Intrinsic camera parameters ->
^^^^^^^^^^^^^^^^

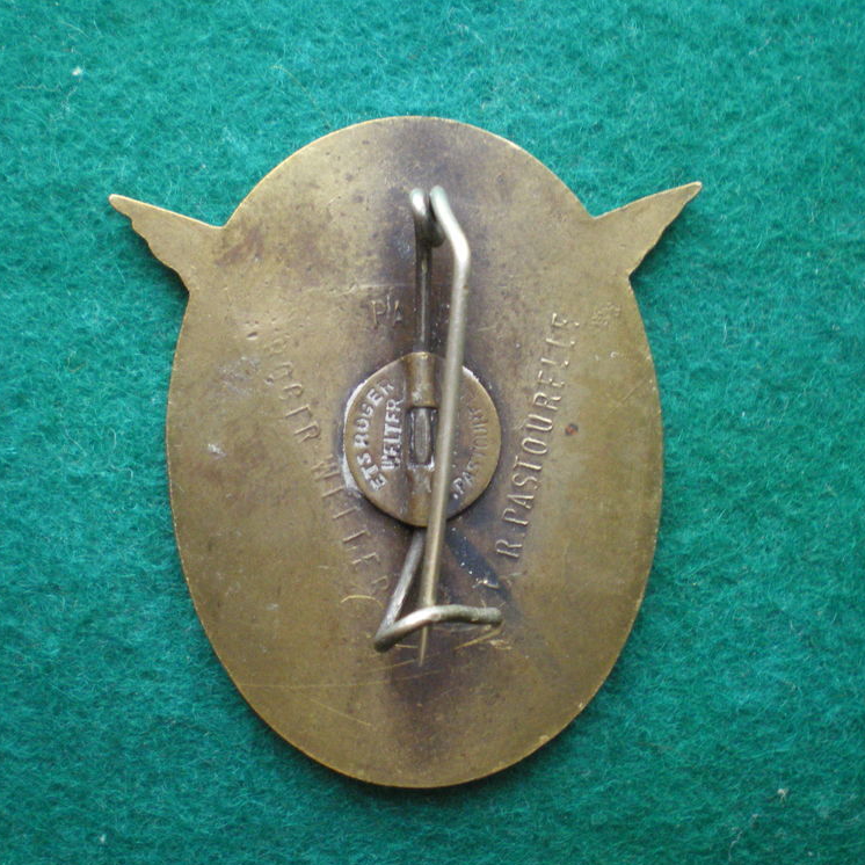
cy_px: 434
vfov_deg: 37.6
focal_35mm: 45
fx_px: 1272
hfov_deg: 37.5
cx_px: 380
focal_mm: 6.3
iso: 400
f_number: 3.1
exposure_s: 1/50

^^^^^^^^^^^^^^^^

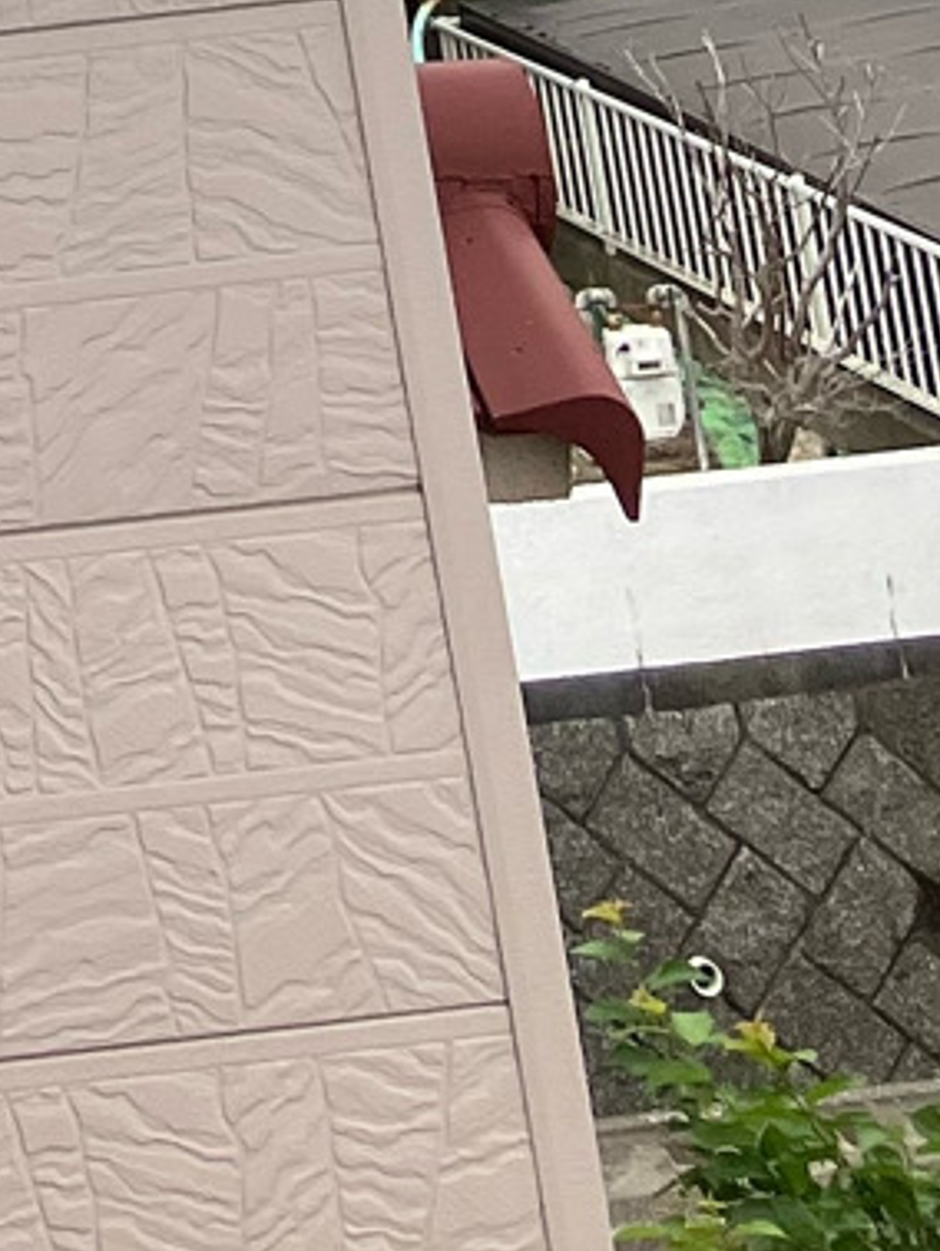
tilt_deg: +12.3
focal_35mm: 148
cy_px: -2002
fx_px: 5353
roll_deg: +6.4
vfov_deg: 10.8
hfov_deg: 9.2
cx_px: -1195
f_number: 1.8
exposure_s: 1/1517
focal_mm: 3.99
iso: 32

^^^^^^^^^^^^^^^^

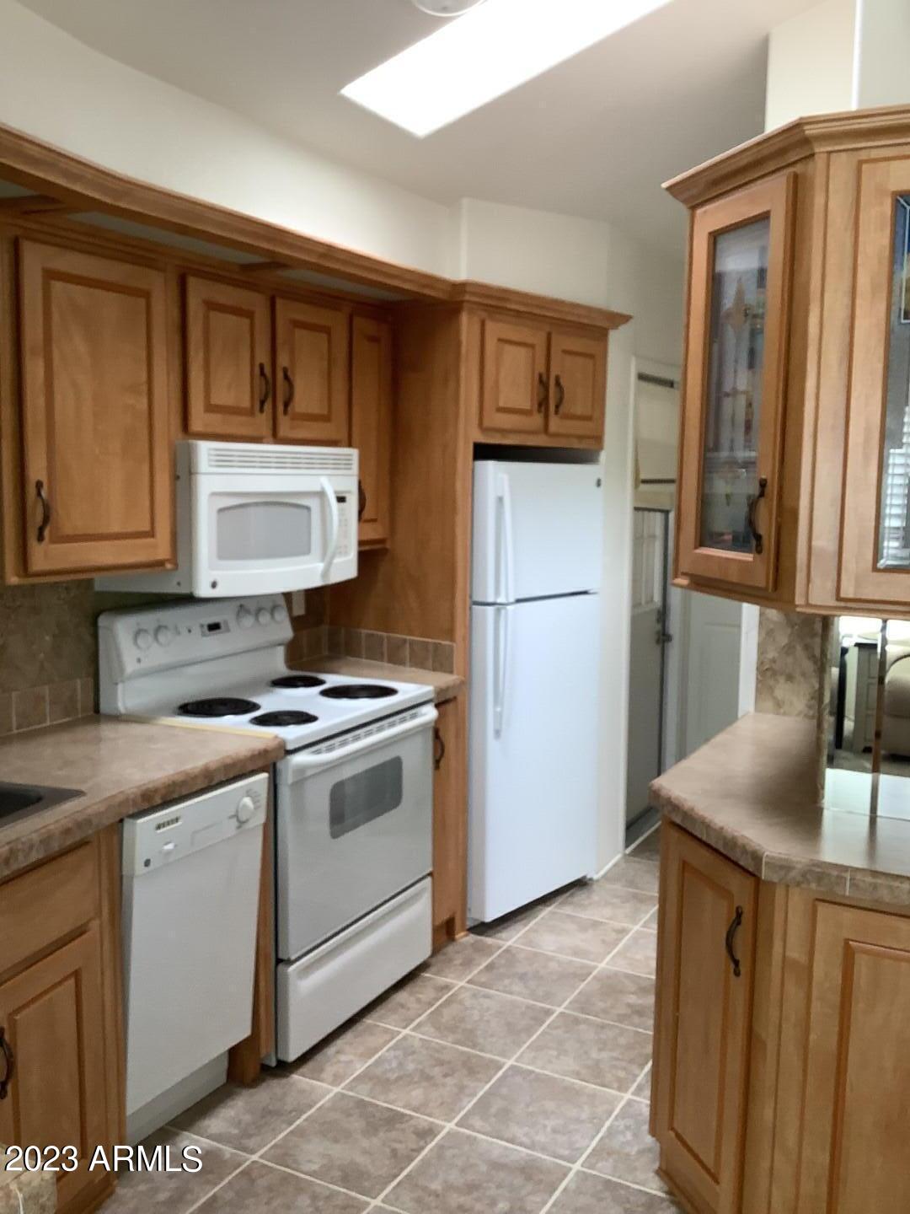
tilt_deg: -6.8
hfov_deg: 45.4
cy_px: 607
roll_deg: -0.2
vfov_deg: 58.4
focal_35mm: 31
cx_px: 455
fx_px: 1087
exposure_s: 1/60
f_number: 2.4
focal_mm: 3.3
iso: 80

^^^^^^^^^^^^^^^^

Task directions -> What you return must be the lines above that run from the line with "fx_px: 1272" to the line with "exposure_s: 1/50", inclusive, each copied exactly.

Exercise response ->
fx_px: 1272
hfov_deg: 37.5
cx_px: 380
focal_mm: 6.3
iso: 400
f_number: 3.1
exposure_s: 1/50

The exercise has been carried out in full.